> _Activity_
Filter the entries for the word "http". Copy each line that has it.

> _Excerpted data_
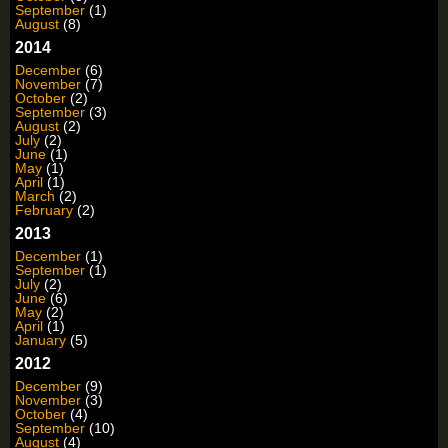
September
(1)
August
(8)
2014
December
(6)
November
(7)
October
(2)
September
(3)
August
(2)
July
(2)
June
(1)
May
(1)
April
(1)
March
(2)
February
(2)
2013
December
(1)
September
(1)
July
(2)
June
(6)
May
(2)
April
(1)
January
(5)
2012
December
(9)
November
(3)
October
(4)
September
(10)
August
(4)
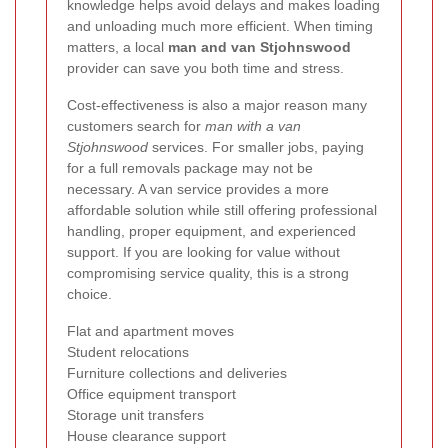
knowledge helps avoid delays and makes loading
and unloading much more efficient. When timing
matters, a local
man and van Stjohnswood
provider can save you both time and stress.
Cost-effectiveness is also a major reason many
customers search for
man with a van
Stjohnswood
services. For smaller jobs, paying
for a full removals package may not be
necessary. A van service provides a more
affordable solution while still offering professional
handling, proper equipment, and experienced
support. If you are looking for value without
compromising service quality, this is a strong
choice.
Flat and apartment moves
Student relocations
Furniture collections and deliveries
Office equipment transport
Storage unit transfers
House clearance support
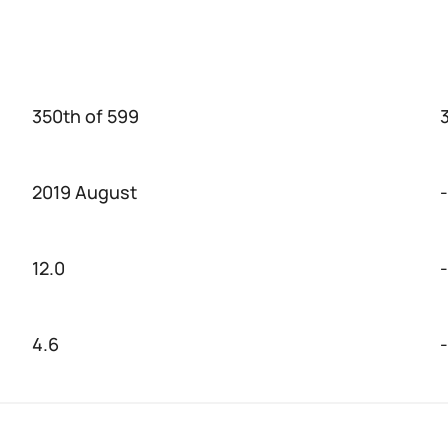
350th of 599
2019 August
-
12.0
-
4.6
-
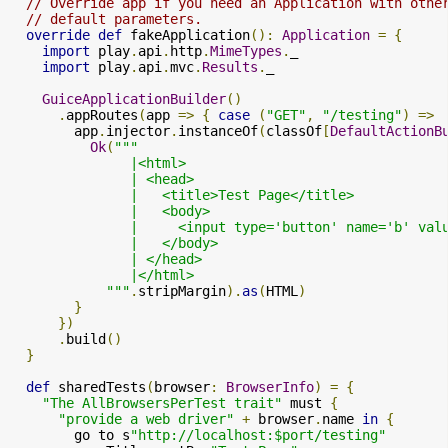
// Override app if you need an Application with othe
// default parameters.
override
def
 fakeApplication
():
Application
=
{
import
 play
.
api
.
http
.
MimeTypes
.
_

import
 play
.
api
.
mvc
.
Results
.
_

GuiceApplicationBuilder
()
.
appRoutes
(
app 
=>
{
case
(
"GET"
,
"/testing"
)
=>
        app
.
injector
.
instanceOf
(
classOf
[
DefaultActionB
Ok
(
"""

               |<html>

               | <head>

               |   <title>Test Page</title>

               |   <body>

               |     <input type='button' name='b' val
               |   </body>

               | </head>

               |</html>

            """
.
stripMargin
).
as
(
HTML
)
}
})
.
build
()
}
def
 sharedTests
(
browser
:
BrowserInfo
)
=
{
"The AllBrowsersPerTest trait"
 must 
{
"provide a web driver"
+
 browser
.
name 
in
{
        go to s
"http://localhost:$port/testing"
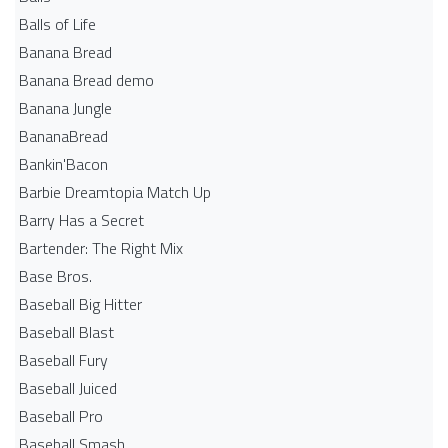
Balls of Life
Banana Bread
Banana Bread demo
Banana Jungle
BananaBread
Bankin'Bacon
Barbie Dreamtopia Match Up
Barry Has a Secret
Bartender: The Right Mix
Base Bros.
Baseball Big Hitter
Baseball Blast
Baseball Fury
Baseball Juiced
Baseball Pro
Baseball Smash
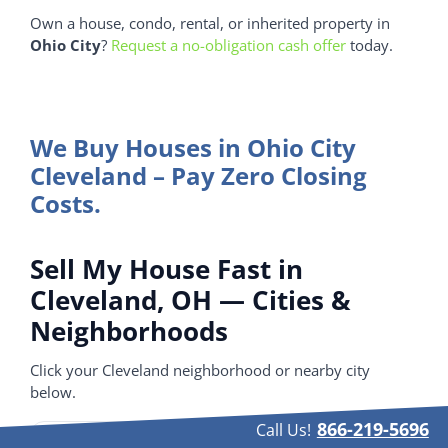
Own a house, condo, rental, or inherited property in
Ohio City
?
Request a no-obligation cash offer
today.
We Buy Houses in Ohio City
Cleveland – Pay Zero Closing
Costs.
Sell My House Fast in
Cleveland, OH — Cities &
Neighborhoods
Click your Cleveland neighborhood or nearby city
below.
866-219-5696
Call Us!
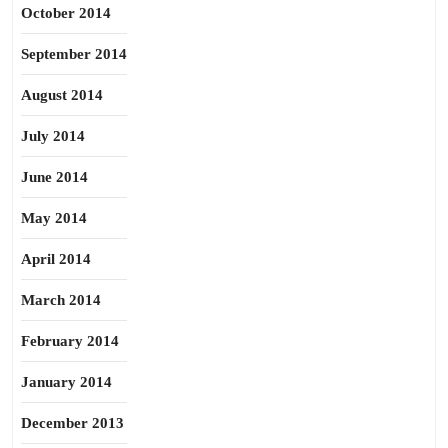
October 2014
September 2014
August 2014
July 2014
June 2014
May 2014
April 2014
March 2014
February 2014
January 2014
December 2013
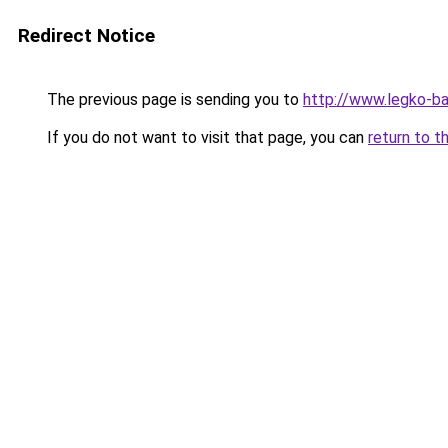
Redirect Notice
The previous page is sending you to
http://www.legko-b
If you do not want to visit that page, you can
return to t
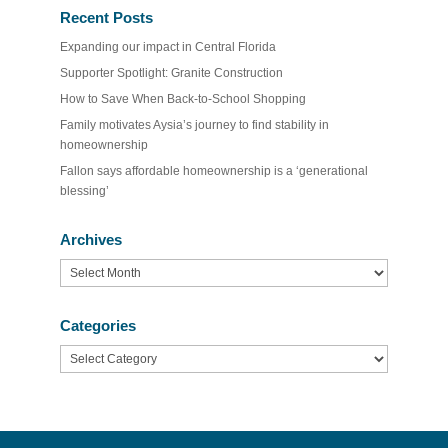
Recent Posts
Expanding our impact in Central Florida
Supporter Spotlight: Granite Construction
How to Save When Back-to-School Shopping
Family motivates Aysia’s journey to find stability in
homeownership
Fallon says affordable homeownership is a ‘generational
blessing’
Archives
Archives
Categories
Categories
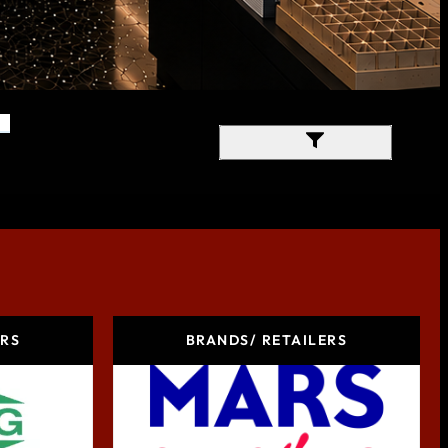
Filter Results
ERS
BRANDS/ RETAILERS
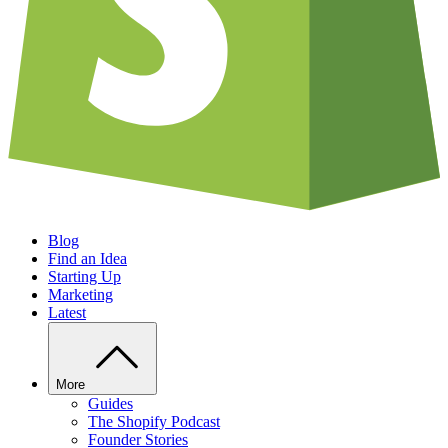
Blog
Find an Idea
Starting Up
Marketing
Latest
More
Guides
The Shopify Podcast
Founder Stories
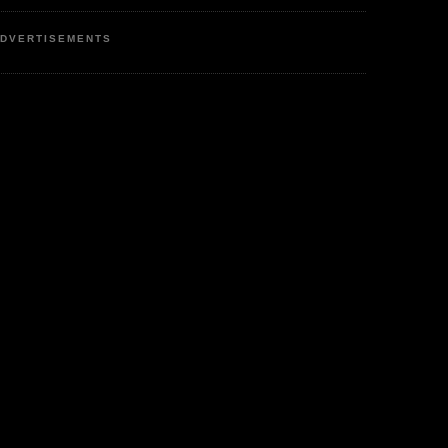
DVERTISEMENTS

> _Answer to this problem_
http
"http://localhost:$port/testing"
http://www.legko-b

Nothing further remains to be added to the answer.